SpitzerAs the columnist and writer Katha Pollitt opines in the current issue of The Nation:

Just once I’d like to see a male politician caught in a sex scandal stand up there at a press conference all by himself. You want to be an alpha male with extra helpings of testosterone and appetites that cannot be denied? Fine…….but if you get caught, don’t drag your wife in front of the cameras to prove how strong your marriage is. Practice saying these words: "No, darling, I could never live with myself if I let you humiliate yourself in public….."

There was Silda Wall Spitzer, the wife of the now-former Governor of New York, not once but twice (!), at her husband’s side, looking stricken and shell-shocked.
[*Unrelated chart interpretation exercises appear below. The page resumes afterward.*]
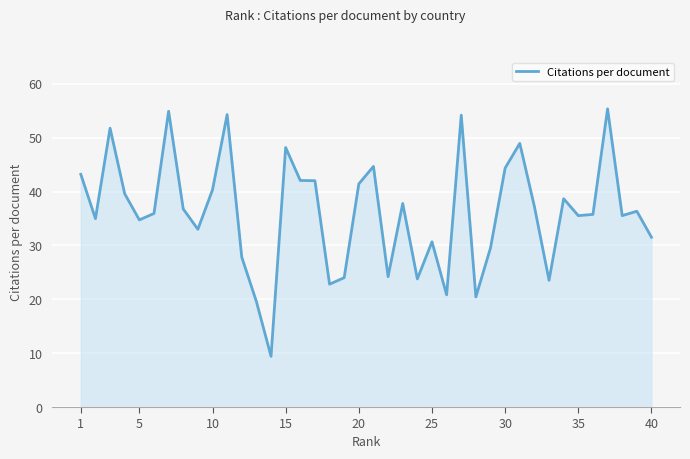

What is the minimum value shown in the chart?

9.4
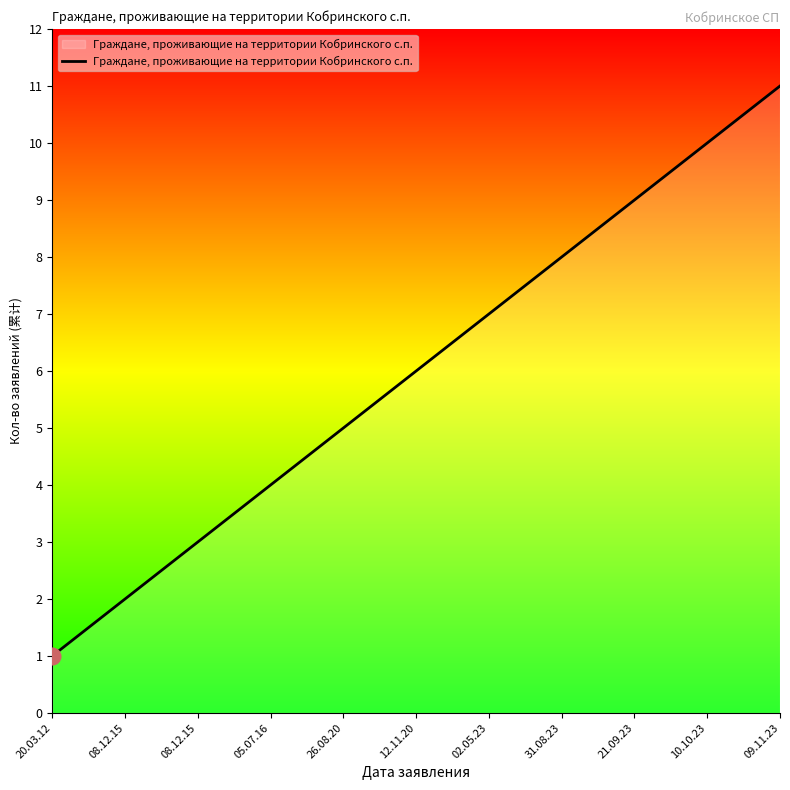

What is the label of the 3rd point from the left?

08.12.15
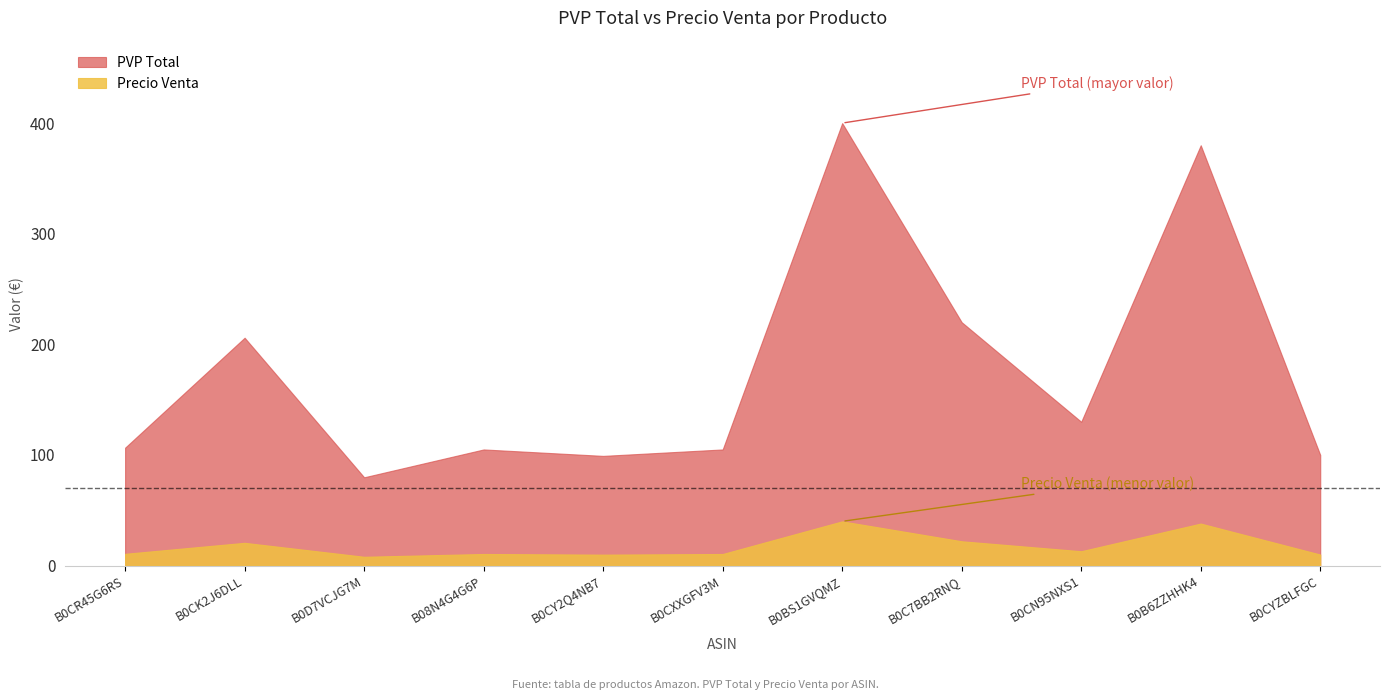

Rank the categories by Precio Venta value from highest to lowest.

B0BS1GVQMZ, B0B6ZZHHK4, B0C7BB2RNQ, B0CK2J6DLL, B0CN95NXS1, B0CR45G6RS, B08N4G4G6P, B0CXXGFV3M, B0CYZBLFGC, B0CY2Q4NB7, B0D7VCJG7M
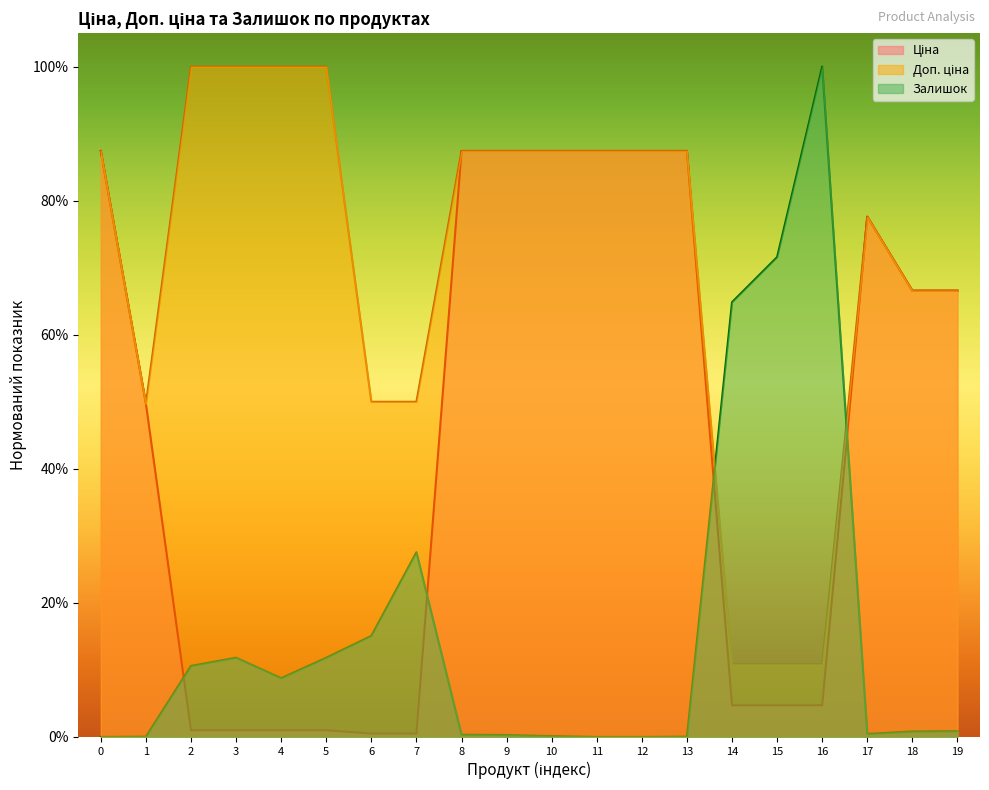

Does the chart display data point markers on the line(s)?

No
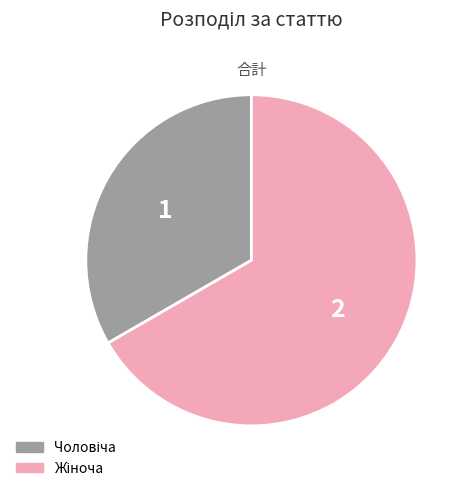

Is there any slice that represents more than half of the pie?

Yes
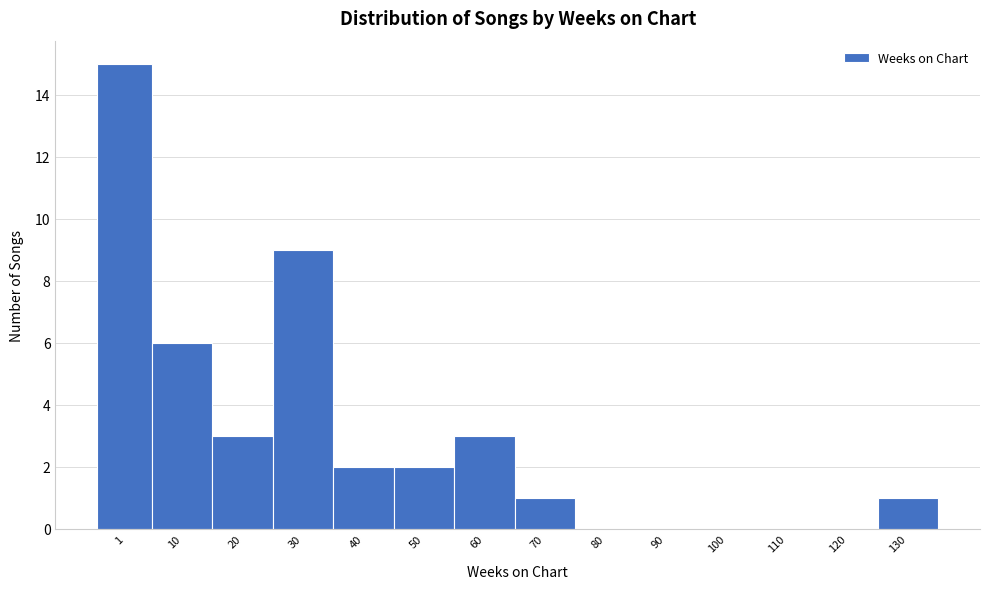

Reading left to right, extract all data points from this chart.

1=15	10=6	20=3	30=9	40=2	50=2	60=3	70=1	80=0	90=0	100=0	110=0	120=0	130=1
And the same thought occurred to me — be a man! Stand up there on your own. There’s no political face left to be saved. Maybe Suzanne Craig, Dina McGreevey or, oh yeah, Hillary, should have flown to Paris when they faced similar photo-ops. Or maybe stayed home to deal with the rage and anguish of their children.

In the end, it doesn’t matter…..the outcome will be the same! As Pollitt so rightly (and indignantly) says, "People may use the words like stoic or dignified, but really what they’re thinking is doormat or enabler."

As we move towards the possible election of the first woman President of the United States, isn’t it time we gave political wives a permanent pass on this uniquely arcane form of political theater?